The sinusoidal oscillation is assumed to happen at a much higher frequency with small damping, so that the period of the oscillation $T$ is quite short, and you don't need to consider the term $\cos(\omega t )$. The amplitude is $A e^{- \frac{b}{2m} t}$.

Ok, thank you and what about x(t)

 

[Charles Link]

Your (first equation) that you posted in part 2 of the OP for $x(t)$ is correct. (You didn't list an equation for $\omega'$ though). And your second equation, which I think is a damping ratio number is really not of prime interest here. It would help if you would state what the parameter is. I had to go googling for the second equation you posted, to see if it was correct.$\\$ When they say, how long does it take for the amplitude to "halve" that means $A e^{-\frac{b}{2m} t}=\frac{1}{2} Ae^{-\frac{b}{2m} 0}$, so that $e^{-\frac{b}{2m} t}=\frac{1}{2}$.

 

[Jozefina Gramatikova]

Oh, I am sorry I didn't think an equation for w' would be helpful here. Thank you very much for your help!

 

[Charles Link]

Now, the next step is take the natural log of both sides of this last equation in order to solve for $t$. (It may be worthwhile for me to mention that, because I'm not sure how advanced you may be).

 

[Jozefina Gramatikova]

Now, the next step is take the natural log of both sides of this last equation in order to solve for $t$. (It may be worthwhile for me to mention that, because I'm not sure how advanced you may be).

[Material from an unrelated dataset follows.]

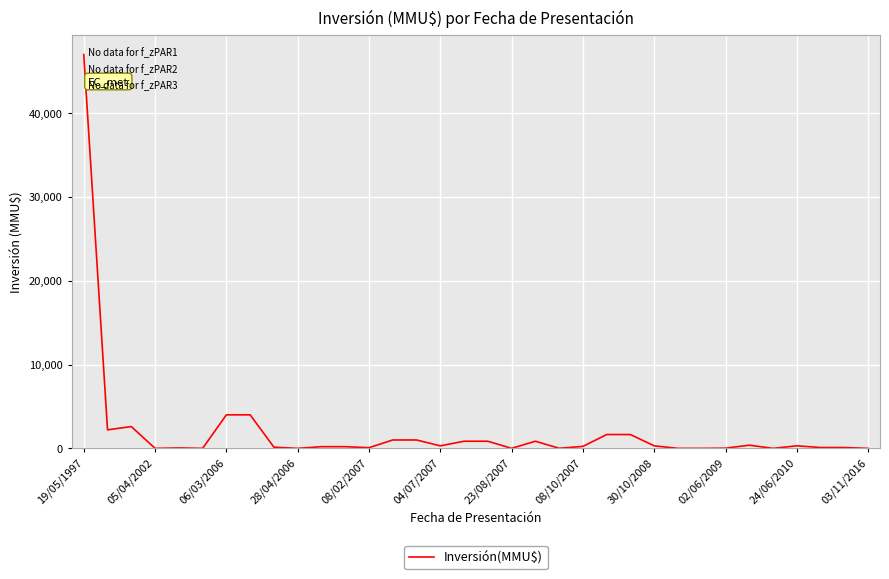

What is the difference between the maximum and minimum values?

47000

Yeah, I know how to proceed from here $A e^{-\frac{b}{2m} t}=\frac{1}{2} Ae^{-\frac{b}{2m} 0}$,. I got t=3.036s. I hope that this is correct

 

[Charles Link]

Suggest you use $\ln{2}=.693$ and you get $t=3.05$ seconds. (I see you must have used $\ln{2}=.690$).

 

[Jozefina Gramatikova]

That's true. I did plug 0.69. Thank you!